What I'd like to be able to do is say "Okay RDM, we can't trust Forticlient to behave itself... What I'd like you to do is monitor all of the adapters whose name matches the pattern `Fortinet SSL VPN*`, rather than a specific interface, and proceed if an adapter matches, and timeout if no adapter matches.
There's unfortunately no telling which it'll decide to use, and I don't want to have to keep coming back here and reconfiguring you when it changes its mind".
RE: #1c - Specifying the expected subnet
Our infrastructure provider is providing our various development and testing environments as separate Forticlient VPN's.
They are using DHCP to allocate VPN connections an address from a predictable subnet (probably both a typical and sensible arrangement).
The problem is that they all use Forticlient, so if I tell the DEV VPN to wait for an IP on the Forticlient adapter, and the TST VPN is already live and connected... It sees absolutely no problem with assuming therefore that the DEV VPN is connected because the adapter has an IP on it.
What I'd like to be able to do is say "Wait for IP matching mask "192.168.1.0/32" or "192.168.1.*" or something for DEV, and then similarly "Wait for IP matching mask "192.168.2.0/32" or "192.168.2.*" or something for TST.
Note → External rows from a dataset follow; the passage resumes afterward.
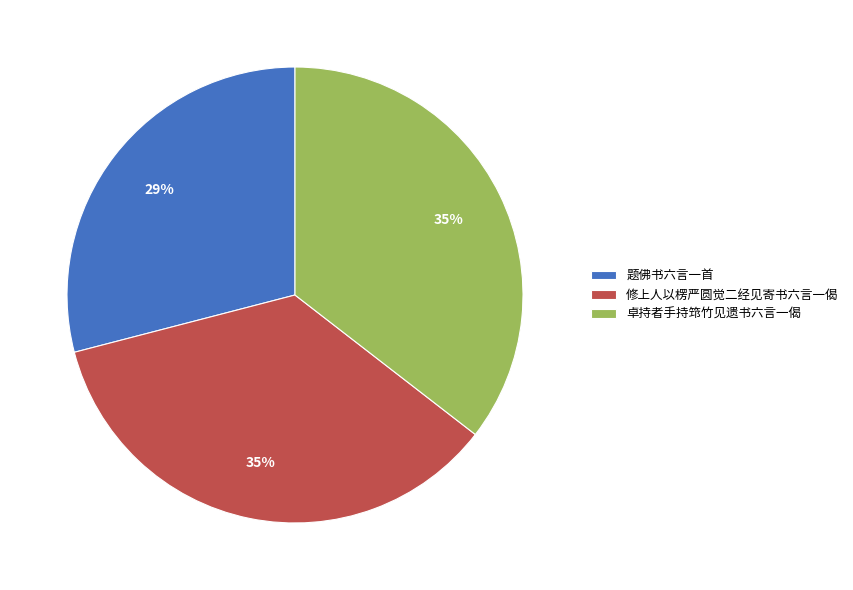

Does 修上人以楞严圆觉二经见寄书六言一偈 account for over 50% of the chart?

No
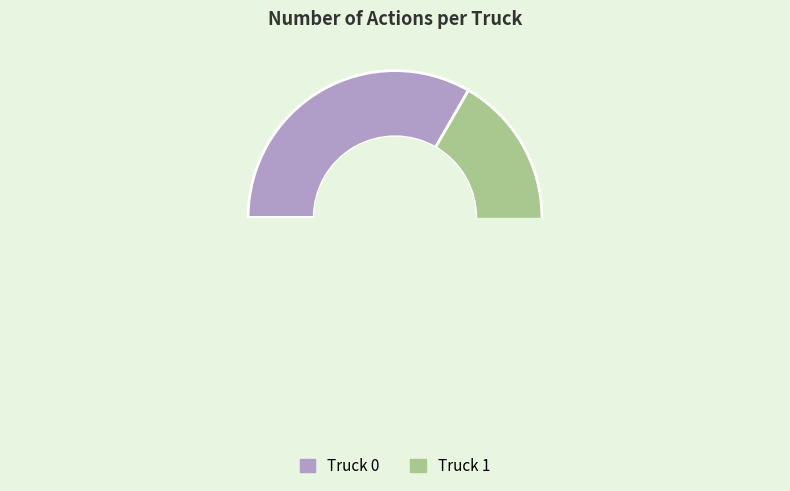

To the nearest percent, what is the average slice percentage?

50%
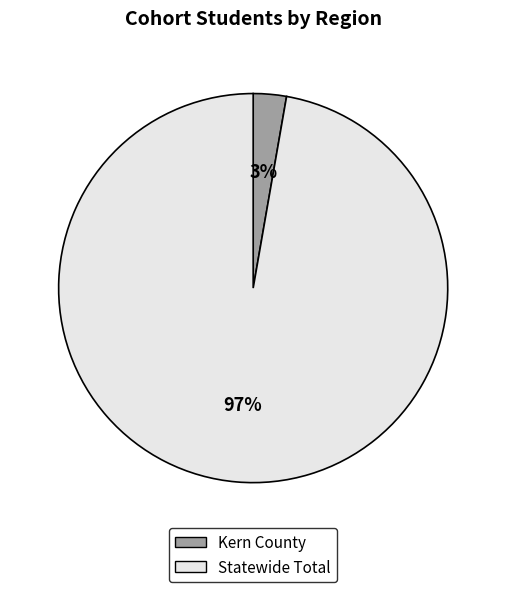

Which category has the smallest portion of the pie?

Kern County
That way, in combination with the above suggestions, if I attempt to open a connection to three particular DEV RDP sessions, while TST is connected (and I can't figure out a way to pleasantly terminate the TST VPN and it's sessions via the DEV VPN connection attempt, see this forum thread for more details), it'll instead go "Could not connect to DEV VPN" and then "Could not connect to DEV RDP 1" (and then 2 and then 3, or ideally "Could not connect to DEV VPN, aborting connection attempts to sessions depending on DEV VPN" so it doesn't even try it in the first place).
RE: #2d - Less obtrusive failure message
Currently when an RDP session (and perhaps other types of session) fails to reconnect, a pop-up is displayed that inhibits subsequent processing in RDM, so if I determine that I need to open 10 RDP sessions to various instances of a web server, and the underlying VPN connection fails (or succeeds, but to the wrong VPN because I've misconfigured it), I'll get my 10 RDP sessions attempting to connect anyway, and as each one fails, I'll need to click 'Close' before RDM will continue allowing the others to try and fail to connect, ie:
What would be nice instead, is if there were a less aggressive connection attempt failure notification methodology that could be selected for Remote Session entries, where instead of a blocking popup, it just unobtrusively blips up like the windows notifications.
I've seen RDM use some less obtrusive popups in other areas that would be perfect for this sort of 'soft' reconnection failure, like this:
I have found this setting:
Which is great in that it suppresses the obtrusive popup, but it just closes the window without *any* feedback to say why (ie: Invalid credential, can't find host, etc).
Cheers for listening, I love how much RDM already allows me to automate away some of the more tedious parts of my RDP session juggling, y'all have done a truly fantastic job!
Hello,
First of all, thank you both for the kind words and for the very well described request.
I have opened an internal ticket for these improvements. We will post back here if we have any question or when we have an update on the request.